Other forms of cement/concrete/masonry/brickwork

Opus reticulatum - uses shaped blocks of tufa set in opus caementicium . Looks like a diagonal net.

Opus testaceum (opus latericum) used bricks in opus caementicium .

Opus incertum: uses irregularly shaped stones in opus caementicium.

Opus spicatum is a type of paving made from small bricks laid in a zigzag pattern like a parquet floor.

Opus sectile is a type of mosaic using cut, polished stone or glass pieces.

Kentish Ragstone

Much of the Roman stone building in Kent used ragstone and most of it came from the Maidstone area. There are several quarries around the town. The lack of suitable stone for building in East Kent may point to the reason why not so many villas, being made of wood, have been found in this area; while at west Kent, nearer Maidstone and Sevenoaks, rock is available for building and villas survive. Ragstone was available too on the escarpment overlooking Romney Marsh. The ragstone bearing bed runs along the line from Hythe to Maidstone to Westerham. Here it can be seen as ashlar blocks on the north wall at Richborough with flint cobbles below.

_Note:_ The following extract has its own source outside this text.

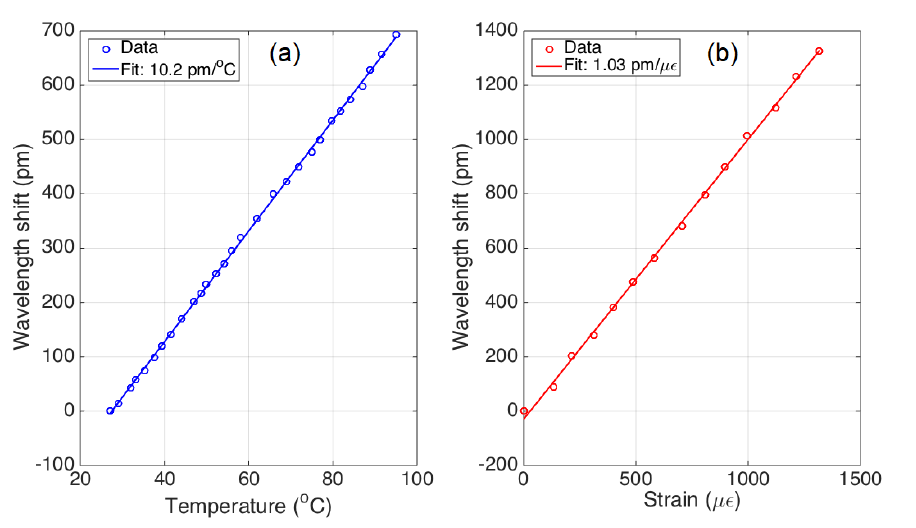
Figure 3. Experimental characterization of temperature ( a ) and strain coefficients ( b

Ashlar blocks above flints below

Used here merely for a decorative chequerboard effect - alternate black and white blocks in the Richborough north wall. Not sure where this comes from in Kent although it is generally associated with chalk. I read somewhere it may have been found in Folkestone and Petham near Canterbury. On the Sussex border it was sometimes found and used for smelting iron. Note White yardstick.



This is a lightweight kind of limestone rich in carbonates often found in volcanic areas or mineral springs and it too is found in Kent at Westingbury near Maidstone. It was used for infilling walls in Roman times, it was also a good thing to add to concrete. This image shows cut tufa blocks (with plants) in the north wall at Richborough. Unusual for wall building since the Romans favoured it for its lightness (see holes) for ceilings and vaulting. Its presence here along with pieces of roofing tile below show that old buildings on the site were robbed to build the Saxon Shore fort walls.



Often called lacing or levelling or bonding courses, tiles are found in many Roman walls and are not only decorative but structural was well. Sometimes even roofing tiles (tegulae) are incorporated in walls when old structures are torn down. He is a inverted tegula from Richborough



Flint cobbles are found all over the place especially in the Hythe and Folkestone areas on the beach. Any flints that might have been in fields have probably long since been removed (not too good for the ploughshare I guess). All the forts used flint cobbles in their walls


Quenin Gate Photo & Diagram (after Marian Day?)

The Hythe Beds (sic) at Lympne (and elsewhere I imagine) provide some large Greensand blocks like the ones used in the Quenin Gate at Canterbury, some robbed greensand blocks can be seen in the arches of the church at Reculver too.